Throwing balls on torus-earth

A question came up on Physics Stack Exchange: how does thrown object trajectories look on a toroidal planet?

Locally we should expect them to be like on Earth: there is constant gravitational acceleration orthogonal to the ground, so they will just look like parabolas.

But if the trajectory is longer the rapid rotation ought to twist it, since there is a fair Coriolis effect. So the differential equation will be \mathbf{x}''=\mathbf{g}+2\mathbf{x}'\times\mathbf{\Omega}. If we just look at the velocity vector we get \mathbf{v}'=\mathbf{g}+2\mathbf{v}\times\mathbf{\Omega}.

That is, the forcefield will twist the velocity around if it is large and orthogonal to the angular velocity vector. If the velocity is parallel it will just be affected by gravity. For a trajectory near the pole it will become twisted and tilted:

Trajectories of a ball thrown from the surface with the angular velocity vector parallel to the gravity vector.
Trajectories of a ball thrown from the surface with the angular velocity vector parallel to the gravity vector.

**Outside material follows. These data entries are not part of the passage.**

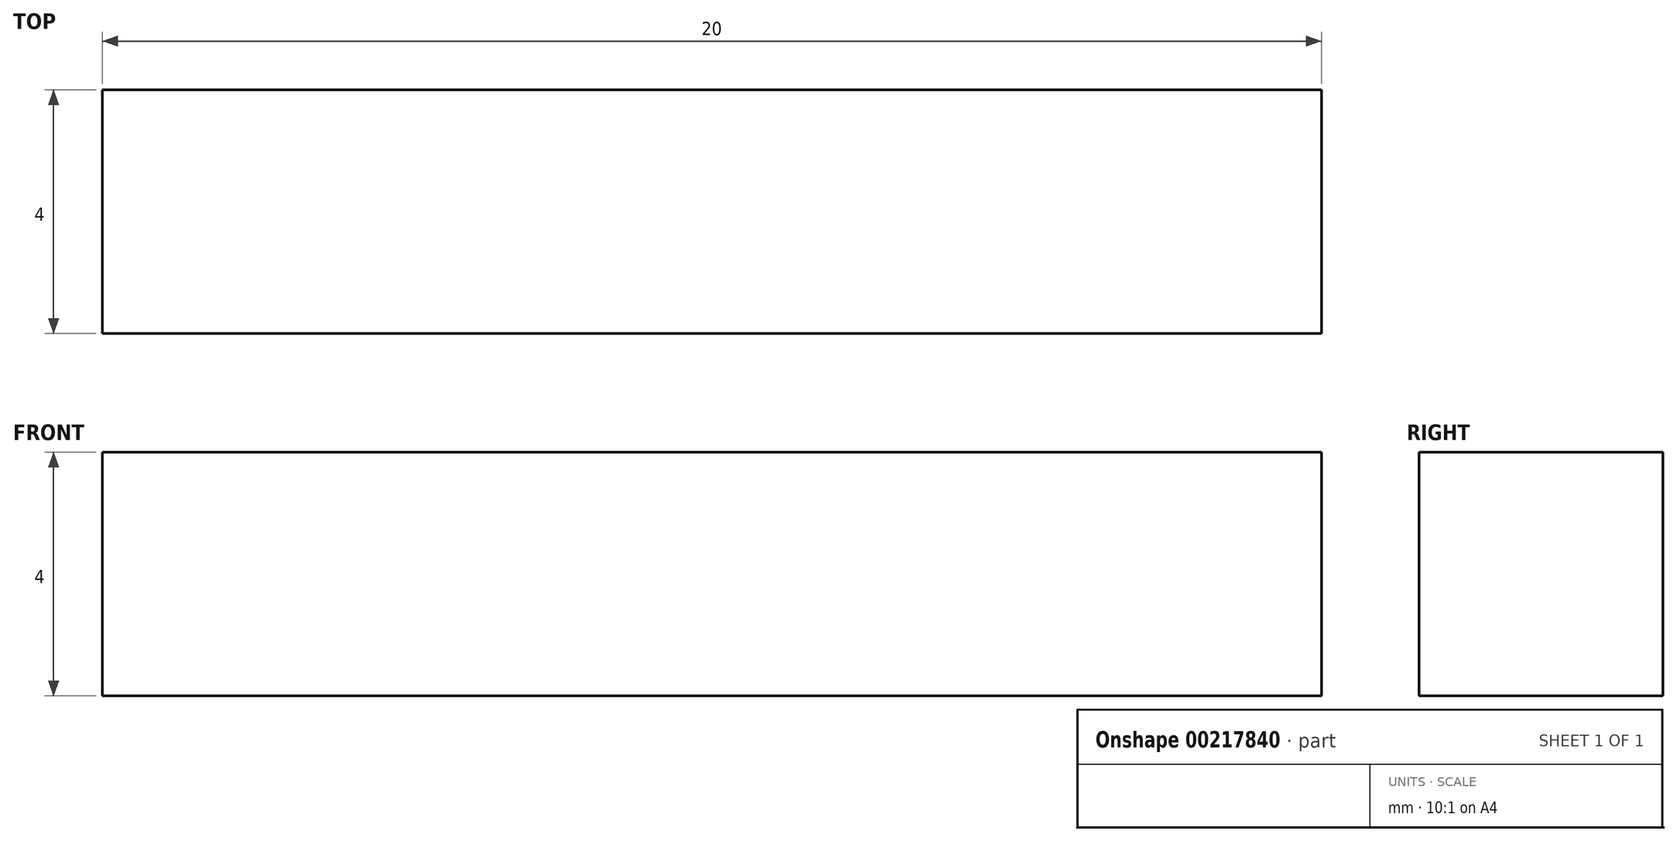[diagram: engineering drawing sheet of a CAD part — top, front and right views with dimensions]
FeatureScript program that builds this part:
annotation { "Feature Type Name" : "Feature", "Feature Type Description" : "" }
export const myFeature = defineFeature(function(context is Context, id is Id, definition is map)
    precondition{}
    {
        {
            var Q0;
            Q0=qCreatedBy(makeId("Front.planeOp"),FACE);
            var sketch = newSketch(context, id + "F0", { "sketchPlane" : qUnion([Q0])});
            skLineSegment(sketch, "E0.bottom", {"start": v(0, 0) * mm, "end": v(-20, 0) * mm});
            skLineSegment(sketch, "E0.top", {"start": v(0, -4) * mm, "end": v(-20, -4) * mm});
            skLineSegment(sketch, "E0.left", {"start": v(0, 0) * mm, "end": v(0, -4) * mm});
            skLineSegment(sketch, "E0.right", {"start": v(-20, 0) * mm, "end": v(-20, -4) * mm});
            skSolve(sketch);
        }
        {
            var Q0;
            Q0=makeQuery(id+"F0.imprint","IMPRINT",FACE,{"disambiguationData":[TD([[makeQuery(id+"F0.imprint","IMPRINT",EDGE,{"derivedFrom":sQuery(id+"F0.wireOp",EDGE,"E0.bottom")}),1.0]])]});
            extrude(context, id + "F1", {"entities" : qUnion([Q0]), "depth" : 4 * mm});
        }
    });
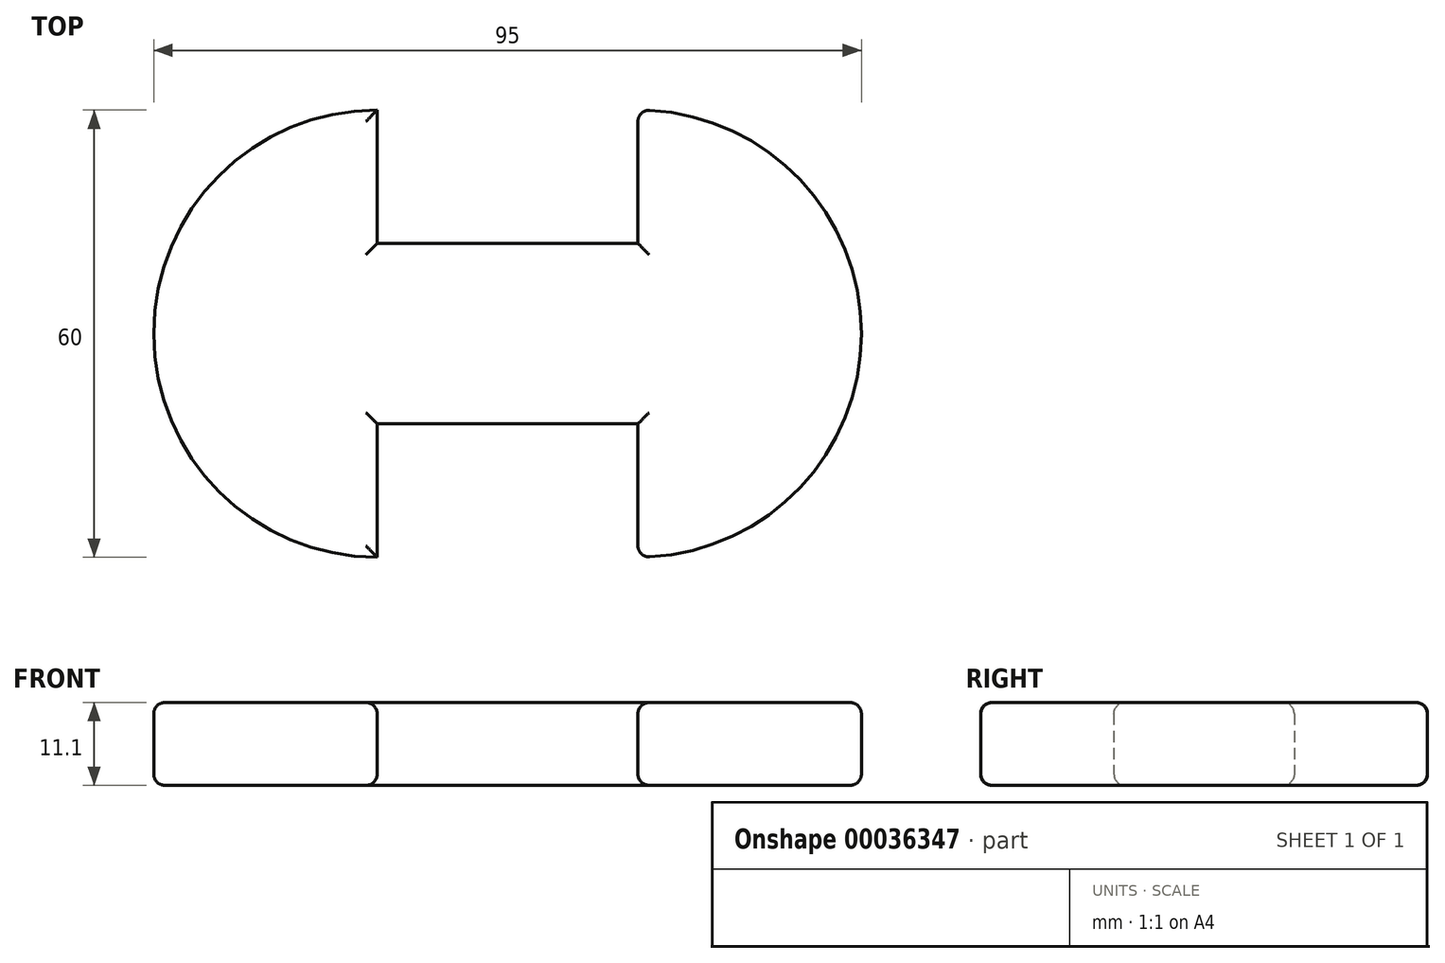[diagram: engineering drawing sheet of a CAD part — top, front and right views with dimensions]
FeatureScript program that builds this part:
annotation { "Feature Type Name" : "Feature", "Feature Type Description" : "" }
export const myFeature = defineFeature(function(context is Context, id is Id, definition is map)
    precondition{}
    {
        {
            var Q0;
            Q0=qCreatedBy(makeId("Top.planeOp"),FACE);
            var sketch = newSketch(context, id + "F0", { "sketchPlane" : qUnion([Q0])});
            skLineSegment(sketch, "E0.rect.bottom", {"start": v(17.5, 12.1) * mm, "end": v(-17.5, 12.1) * mm});
            skLineSegment(sketch, "E0.rect.top", {"start": v(17.5, -12.1) * mm, "end": v(-17.5, -12.1) * mm});
            skLineSegment(sketch, "E0.rect.left", {"start": v(17.5, 12.1) * mm, "end": v(17.5, -12.1) * mm});
            skLineSegment(sketch, "E0.rect.right", {"start": v(-17.5, 12.1) * mm, "end": v(-17.5, -12.1) * mm});
            skPoint(sketch, "E0.rect.middle", {"position": v(0, 0) * mm});
            skArc(sketch, "E1", {"start": v(-17.5, 30) * mm, "mid": v(-47.5, 0) * mm, "end": v(-17.5, -30) * mm});
            skLineSegment(sketch, "E2", {"start": v(-17.5, 30) * mm, "end": v(-17.5, -30) * mm});
            skArc(sketch, "E3", {"start": v(17.5, -30) * mm, "mid": v(47.5, 0) * mm, "end": v(17.5, 30) * mm});
            skLineSegment(sketch, "E4", {"start": v(17.5, 30) * mm, "end": v(17.5, -30) * mm});
            skSolve(sketch);
        }
        {
            var Q0;
            {var subQ1=sQuery(id+"F0.wireOp",EDGE,"E1");Q0=makeQuery(id+"F0.imprint","IMPRINT",FACE,{"disambiguationData":[TD([[makeQuery(id+"F0.imprint","IMPRINT",EDGE,{"derivedFrom":subQ1}),1.0]])]});}
            var Q1;
            {var subQ1=sQuery(id+"F0.wireOp",EDGE,"E3");Q1=makeQuery(id+"F0.imprint","IMPRINT",FACE,{"disambiguationData":[TD([[makeQuery(id+"F0.imprint","IMPRINT",EDGE,{"derivedFrom":subQ1}),1.0]])]});}
            var Q2;
            {var subQ2=sQuery(id+"F0.wireOp",EDGE,"E0.rect.bottom");Q2=makeQuery(id+"F0.imprint","IMPRINT",FACE,{"disambiguationData":[TD([[makeQuery(id+"F0.imprint","IMPRINT",EDGE,{"derivedFrom":subQ2}),1.0]])]});}
            extrude(context, id + "F1", {"entities" : qUnion([Q0, Q1, Q2]), "depth" : 11.1 * mm});
        }
        {
            var Q0;
            Q0=makeQuery(id+"F1.opExtrude","CAP_EDGE",EDGE,{"disambiguationData":[OSD([sQuery(id+"F0.wireOp",EDGE,"E1")])],"isStart":false});
            var Q1;
            Q1=makeQuery(id+"F1.opExtrude","CAP_FACE",FACE,{"disambiguationData":[OSD([sQuery(id+"F0.wireOp",EDGE,"E0.rect.bottom"),sQuery(id+"F0.wireOp",EDGE,"E0.rect.top"),sQuery(id+"F0.wireOp",EDGE,"E1"),sQuery(id+"F0.wireOp",EDGE,"E2"),sQuery(id+"F0.wireOp",EDGE,"E3"),sQuery(id+"F0.wireOp",EDGE,"E4")])],"isStart":false});
            var Q2;
            Q2=makeQuery(id+"F1.opExtrude","CAP_FACE",FACE,{"disambiguationData":[OSD([sQuery(id+"F0.wireOp",EDGE,"E0.rect.bottom"),sQuery(id+"F0.wireOp",EDGE,"E0.rect.top"),sQuery(id+"F0.wireOp",EDGE,"E1"),sQuery(id+"F0.wireOp",EDGE,"E2"),sQuery(id+"F0.wireOp",EDGE,"E3"),sQuery(id+"F0.wireOp",EDGE,"E4")])],"isStart":true});
            var Q3;
            Q3=makeQuery(id+"F1.opExtrude","SWEPT_FACE",FACE,{"disambiguationData":[OSD([sQuery(id+"F0.wireOp",EDGE,"E3")])]});
            fillet(context, id + "F2", {"entities" : qUnion([Q0, Q1, Q2, Q3]), "radius" : 1.5 * mm, "tangentPropagation" : true, "allowEdgeOverflow" : false});
        }
    });
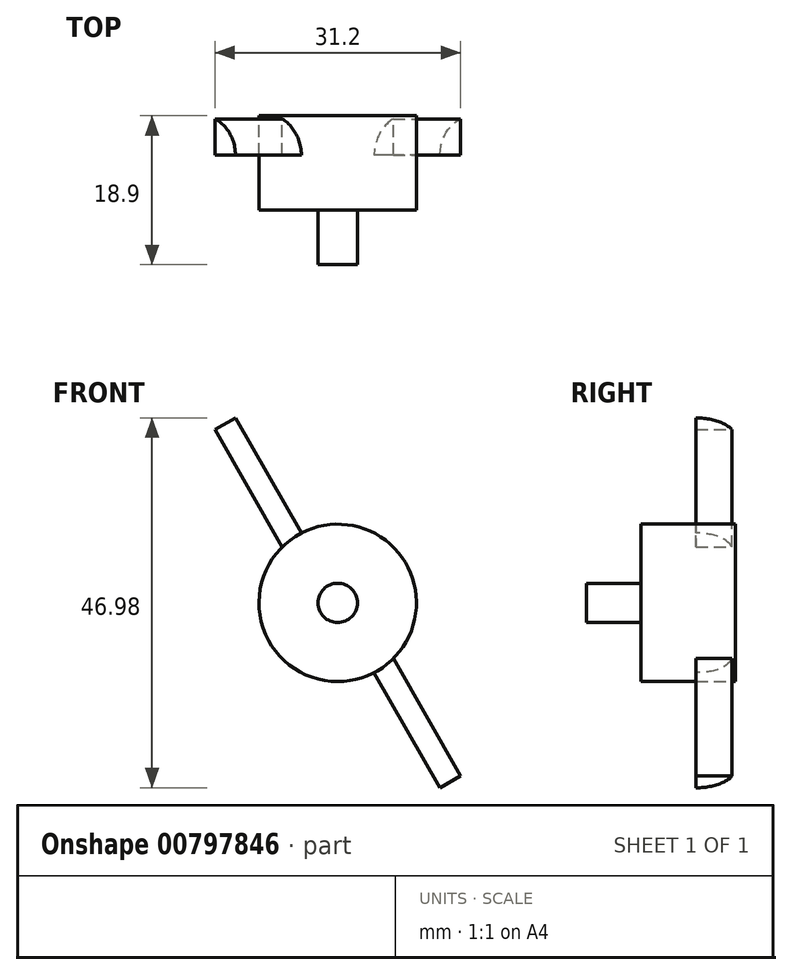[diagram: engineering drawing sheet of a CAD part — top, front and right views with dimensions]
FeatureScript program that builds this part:
annotation { "Feature Type Name" : "Feature", "Feature Type Description" : "" }
export const myFeature = defineFeature(function(context is Context, id is Id, definition is map)
    precondition{}
    {
        {
            var Q0;
            Q0=qCreatedBy(makeId("Front.planeOp"),FACE);
            var sketch = newSketch(context, id + "F0", { "sketchPlane" : qUnion([Q0])});
            skCircle(sketch, "E0", {"center": v(0, 0) * mm, "radius": 10 * mm});
            skSolve(sketch);
        }
        {
            var Q0;
            Q0 = qSketchRegion(id + "F0", true);
            extrude(context, id + "F1", {"entities" : qUnion([Q0]), "depth" : 12 * mm, "offsetDistance" : 25 * mm});
        }
        {
            var Q0;
            Q0=makeQuery(id+"F1.opExtrude","CAP_FACE",FACE,{"disambiguationData":[OSD([sQuery(id+"F0.wireOp",EDGE,"E0")])],"isStart":true});
            var sketch = newSketch(context, id + "F2", { "sketchPlane" : qUnion([Q0])});
            skLineSegment(sketch, "E1", {"start": v(-2.4, 5) * mm, "end": v(2.4, 5) * mm});
            skLineSegment(sketch, "E2", {"start": v(2.4, 5) * mm, "end": v(13, 23.5) * mm});
            skLineSegment(sketch, "E3", {"start": v(13, 23.5) * mm, "end": v(15.6, 22) * mm});
            skLineSegment(sketch, "E4", {"start": v(15.6, 22) * mm, "end": v(3, 0) * mm});
            skLineSegment(sketch, "E5", {"start": v(-3, 0) * mm, "end": v(3, 0) * mm});
            skLineSegment(sketch, "E6.MirrorCS", {"start": v(-3, 0) * mm, "end": v(-15.6, -22) * mm});
            skLineSegment(sketch, "E7.MirrorCS", {"start": v(-15.6, -22) * mm, "end": v(-13, -23.5) * mm});
            skLineSegment(sketch, "E8.MirrorCS", {"start": v(-13, -23.5) * mm, "end": v(-2.4, -5) * mm});
            skLineSegment(sketch, "E9.MirrorCS", {"start": v(-2.4, -5) * mm, "end": v(2.4, -5) * mm});
            skLineSegment(sketch, "E10", {"start": v(-2.4, 5) * mm, "end": v(-3, 0) * mm});
            skLineSegment(sketch, "E11", {"start": v(2.4, -5) * mm, "end": v(3, 0) * mm});
            skPoint(sketch, "E12.MirrorCS.end.orphan", {"position": v(3, 0) * mm});
            skPoint(sketch, "E13.MirrorCS.start.orphan", {"position": v(2.4, -5) * mm});
            skSolve(sketch);
        }
        {
            var Q0;
            Q0 = qSketchRegion(id + "F2", true);
            extrude(context, id + "F3", {"entities" : qUnion([Q0]), "operationType" : NewBodyOperationType.ADD, "oppositeDirection" : true, "depth" : 5 * mm, "offsetDistance" : 25 * mm});
        }
        {
            var Q0;
            Q0=makeQuery(id+"F3.opExtrude","CAP_EDGE",EDGE,{"disambiguationData":[OSD([sQuery(id+"F2.wireOp",EDGE,"E2")])],"isStart":true});
            var Q1;
            Q1=makeQuery(id+"F3.opExtrude","CAP_EDGE",EDGE,{"disambiguationData":[OSD([sQuery(id+"F2.wireOp",EDGE,"E8.MirrorCS")])],"isStart":true});
            fillet(context, id + "F4", {"entities" : qUnion([Q0, Q1]), "radius" : 5 * mm, "tangentPropagation" : true, "allowEdgeOverflow" : false});
        }
        {
            var Q0;
            Q0=makeQuery(id+"F1.opExtrude","CAP_FACE",FACE,{"disambiguationData":[OSD([sQuery(id+"F0.wireOp",EDGE,"E0")])],"isStart":false});
            var sketch = newSketch(context, id + "F5", { "sketchPlane" : qUnion([Q0])});
            skCircle(sketch, "E14", {"center": v(0, 0) * mm, "radius": 2.5 * mm});
            skSolve(sketch);
        }
        {
            var Q0;
            Q0 = qSketchRegion(id + "F5", true);
            extrude(context, id + "F6", {"entities" : qUnion([Q0]), "operationType" : NewBodyOperationType.ADD, "depth" : 6.9 * mm, "offsetDistance" : 25 * mm});
        }
    });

For a starting point on the equator the twisting gets a bit more complex:

Trajectories of a ball thrown from the surface with the angular velocity vector orthogonal to the gravity vector.
Trajectories of a ball thrown from the surface with the angular velocity vector orthogonal to the gravity vector.

One can also recognise the analogy to an electron in an electromagnetic field: $latex \mathbf{v}’ = (q/m)(\mathbf{E}+\mathbf{v}\times \mathbf{B})$. Without gravity we should hence expect thrown balls to just follow helices around the omega-vector direction just like charged particles follow magnetic field-lines. One can eliminate the electric field from the equation by using a different velocity coordinate $latex \mathbf{v_2}=\mathbf{v}-\mathbf{E}\times\mathbf{B}/B^2$. Hence we can treat ball trajectories like helices plus a drift velocity in the \mathbf{g}\times\mathbf{\Omega} direction. The helix radius will be v/2\Omega.

How large is the Coriolis effect? On Earth \Omega=2\pi/86400\approx 0.0000727. On Donut it is 0.000614 and on Hoop 0.000494, several times higher. Still, the correction is not going to be enormous: for a ball moving 10 meters per second the helix radius will be 69 km on Earth (at the pole), 8.1 km on Donut, and 10 km on Hoop. We hence need to throw the ball a suborbital distance before the twists become really visible. At these distances the curvature of the planet and the non-linearity of the gravitational field also begins to bite.

I have not simulated such trajectories since I need a proper mass distribution model of the worlds, and it is messy. However, for an infinitely thin ring one can solve orbits numerically relatively easily (you “just” have to integrate elliptic integrals):

Some orbits around a massive ring.
Some orbits around a massive ring.

Beside the “normal” equatorial orbits and torus-like orbits winding themselves around the ring, there are internal halo-orbits and chaotic tangles.